Extracted data Start Marker

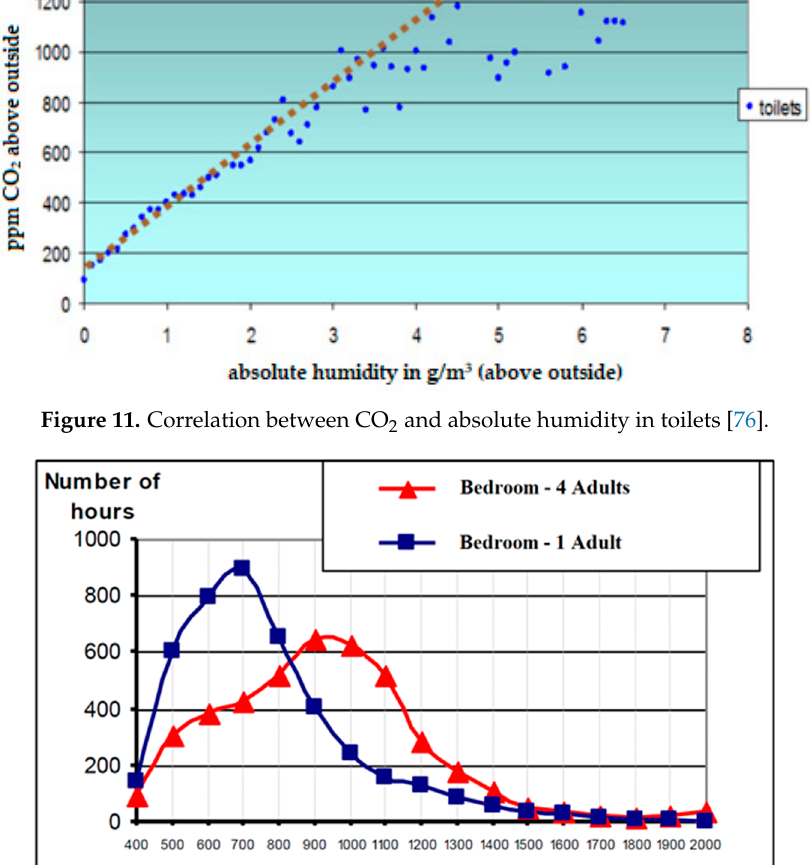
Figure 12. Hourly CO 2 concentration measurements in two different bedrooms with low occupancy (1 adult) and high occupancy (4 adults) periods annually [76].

Extracted data End Marker
Extracted data Start Marker

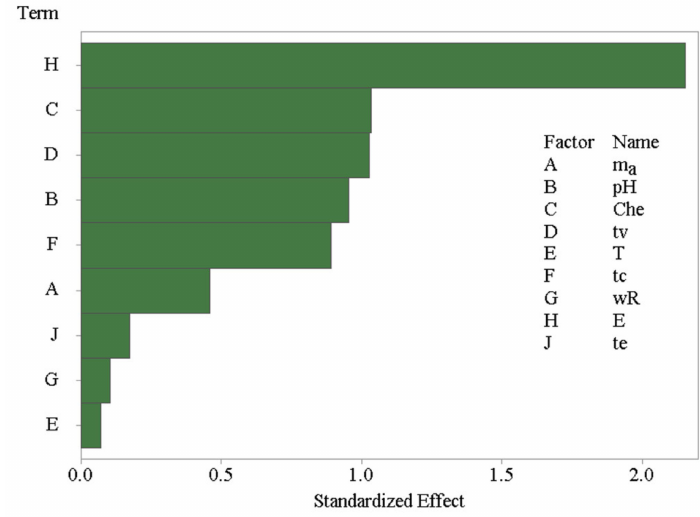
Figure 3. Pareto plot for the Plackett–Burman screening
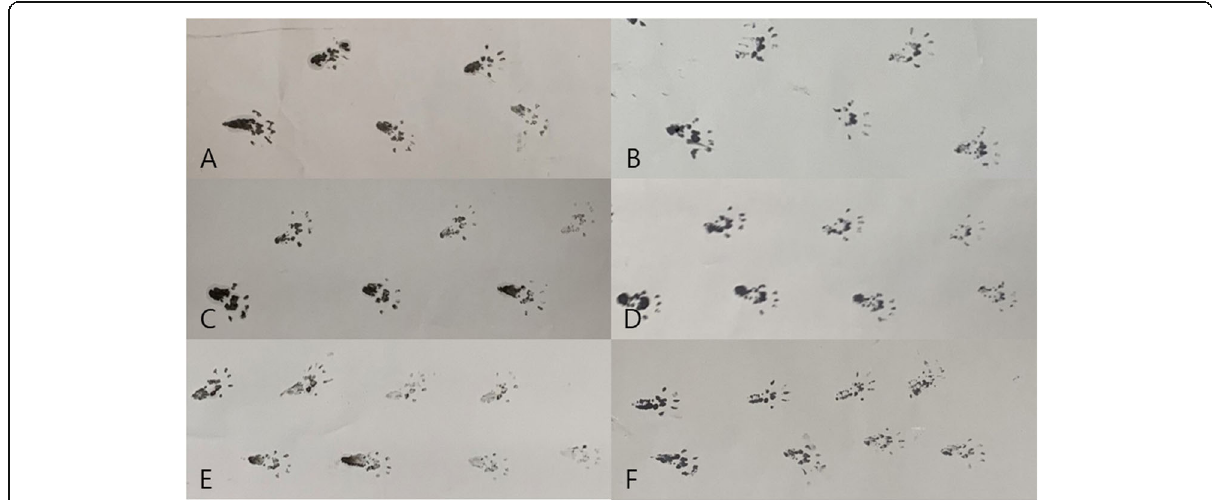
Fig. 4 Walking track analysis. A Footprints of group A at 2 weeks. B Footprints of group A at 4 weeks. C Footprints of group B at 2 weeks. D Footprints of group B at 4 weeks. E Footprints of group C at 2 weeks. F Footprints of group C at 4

Extracted data End Marker

Brief =
The word "Figure" is the filter: copy every line of the listing above that contains it.

Exercise answer =
Figure 12. Hourly CO 2 concentration measurements in two different bedrooms with low occupancy (1 adult) and high occupancy (4 adults) periods annually [76].
Figure 3. Pareto plot for the Plackett–Burman screening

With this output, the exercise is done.